> Directions for this task
Return each item below line for line with no changes, but leave out the pictures.

BEGIN Material to process

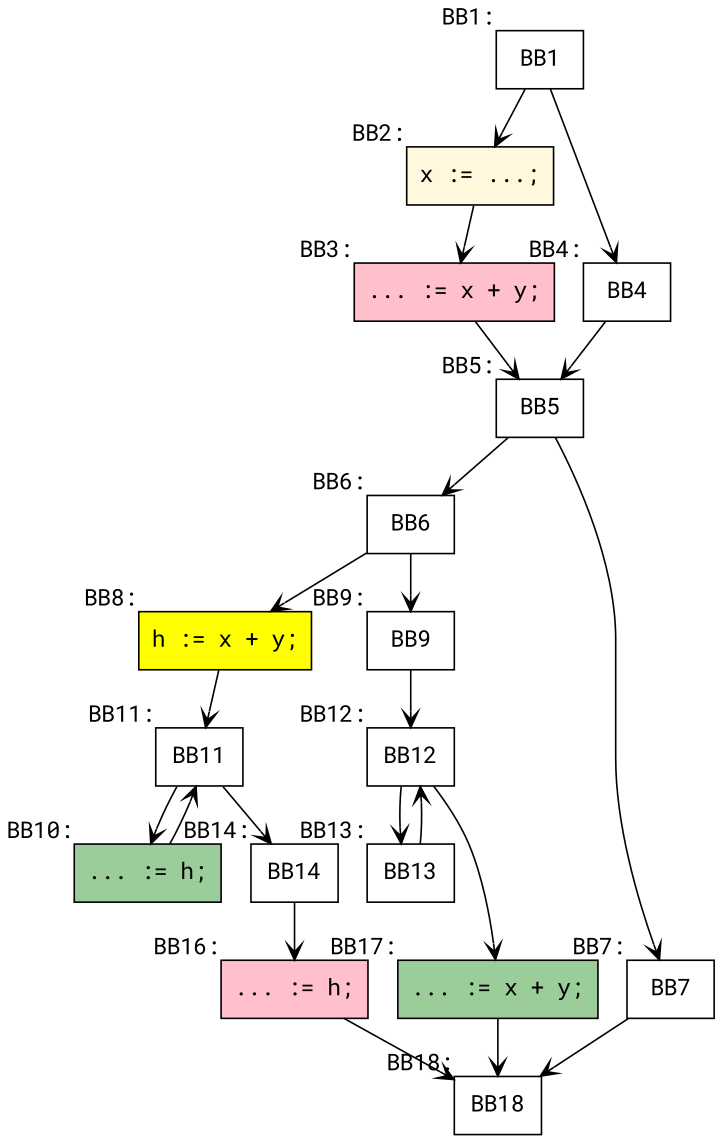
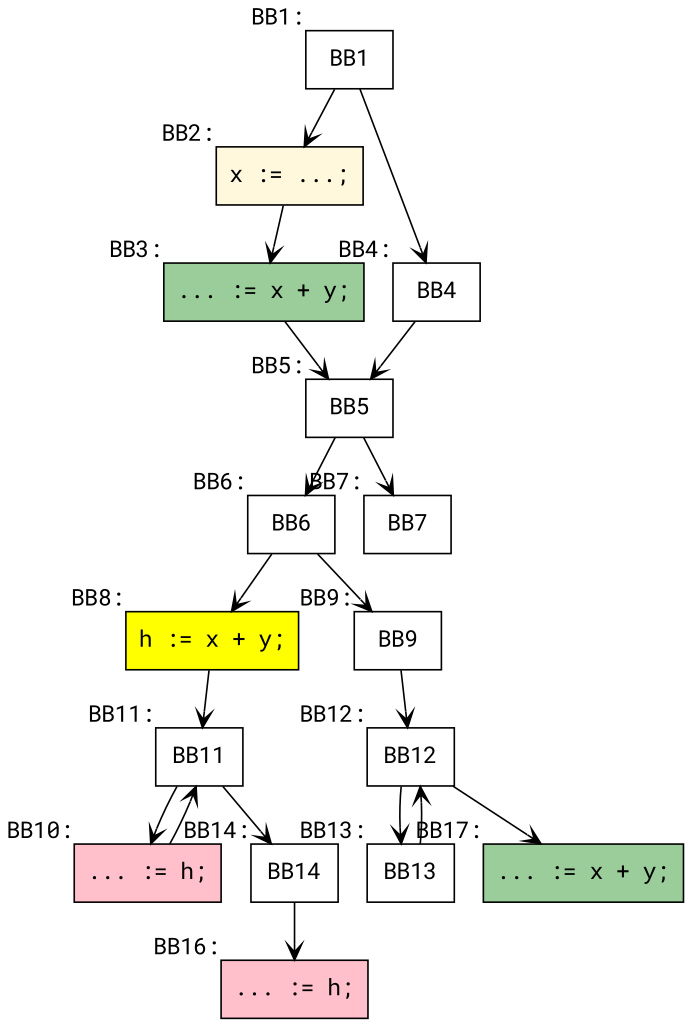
  digraph {
    fontname="Roboto Mono"
    node [color=black fontname="Roboto Mono" shape=box]
    edge [arrowhead=open fontname="Roboto Mono"]
    BB1 [xlabel="BB1:"]
    n2 [fillcolor=cornsilk label="x := ...;\n" style=filled xlabel="BB2:"]
    BB4 [xlabel="BB4:"]
-   n4 [fillcolor=pink label="... := x + y;\n" style=filled xlabel="BB3:"]
+   n4 [fillcolor=darkseagreen3 label="... := x + y;\n" style=filled xlabel="BB3:"]
    BB5 [xlabel="BB5:"]
    BB6 [xlabel="BB6:"]
    BB7 [xlabel="BB7:"]
    n8 [fillcolor=yellow label="h := x + y;\n" style=filled xlabel="BB8:"]
    BB9 [xlabel="BB9:"]
-   BB18 [xlabel="BB18:"]
    BB11 [xlabel="BB11:"]
    BB12 [xlabel="BB12:"]
-   n13 [fillcolor=darkseagreen3 label="... := h;\n" style=filled xlabel="BB10:"]
+   n13 [fillcolor=pink label="... := h;\n" style=filled xlabel="BB10:"]
    BB14 [xlabel="BB14:"]
    BB13 [xlabel="BB13:"]
    n16 [fillcolor=darkseagreen3 label="... := x + y;\n" style=filled xlabel="BB17:"]
    n17 [fillcolor=pink label="... := h;\n" style=filled xlabel="BB16:"]
    BB1 -> n2
    BB1 -> BB4
    n2 -> n4
    BB4 -> BB5
    n4 -> BB5
    BB5 -> BB6
    BB5 -> BB7
    BB6 -> n8
    BB6 -> BB9
-   BB7 -> BB18
    n8 -> BB11
    BB9 -> BB12
    BB11 -> n13
    BB11 -> BB14
    BB12 -> BB13
    BB12 -> n16
    n13 -> BB11
    BB14 -> n17
    BB13 -> BB12
-   n16 -> BB18
-   n17 -> BB18
  }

END Material to process

> Solution for this problem
  digraph {
    fontname="Roboto Mono"
    node [color=black fontname="Roboto Mono" shape=box]
    edge [arrowhead=open fontname="Roboto Mono"]
    BB1 [xlabel="BB1:"]
    n2 [fillcolor=cornsilk label="x := ...;\n" style=filled xlabel="BB2:"]
    BB4 [xlabel="BB4:"]
-   n4 [fillcolor=pink label="... := x + y;\n" style=filled xlabel="BB3:"]
+   n4 [fillcolor=darkseagreen3 label="... := x + y;\n" style=filled xlabel="BB3:"]
    BB5 [xlabel="BB5:"]
    BB6 [xlabel="BB6:"]
    BB7 [xlabel="BB7:"]
    n8 [fillcolor=yellow label="h := x + y;\n" style=filled xlabel="BB8:"]
    BB9 [xlabel="BB9:"]
-   BB18 [xlabel="BB18:"]
    BB11 [xlabel="BB11:"]
    BB12 [xlabel="BB12:"]
-   n13 [fillcolor=darkseagreen3 label="... := h;\n" style=filled xlabel="BB10:"]
+   n13 [fillcolor=pink label="... := h;\n" style=filled xlabel="BB10:"]
    BB14 [xlabel="BB14:"]
    BB13 [xlabel="BB13:"]
    n16 [fillcolor=darkseagreen3 label="... := x + y;\n" style=filled xlabel="BB17:"]
    n17 [fillcolor=pink label="... := h;\n" style=filled xlabel="BB16:"]
    BB1 -> n2
    BB1 -> BB4
    n2 -> n4
    BB4 -> BB5
    n4 -> BB5
    BB5 -> BB6
    BB5 -> BB7
    BB6 -> n8
    BB6 -> BB9
-   BB7 -> BB18
    n8 -> BB11
    BB9 -> BB12
    BB11 -> n13
    BB11 -> BB14
    BB12 -> BB13
    BB12 -> n16
    n13 -> BB11
    BB14 -> n17
    BB13 -> BB12
-   n16 -> BB18
-   n17 -> BB18
  }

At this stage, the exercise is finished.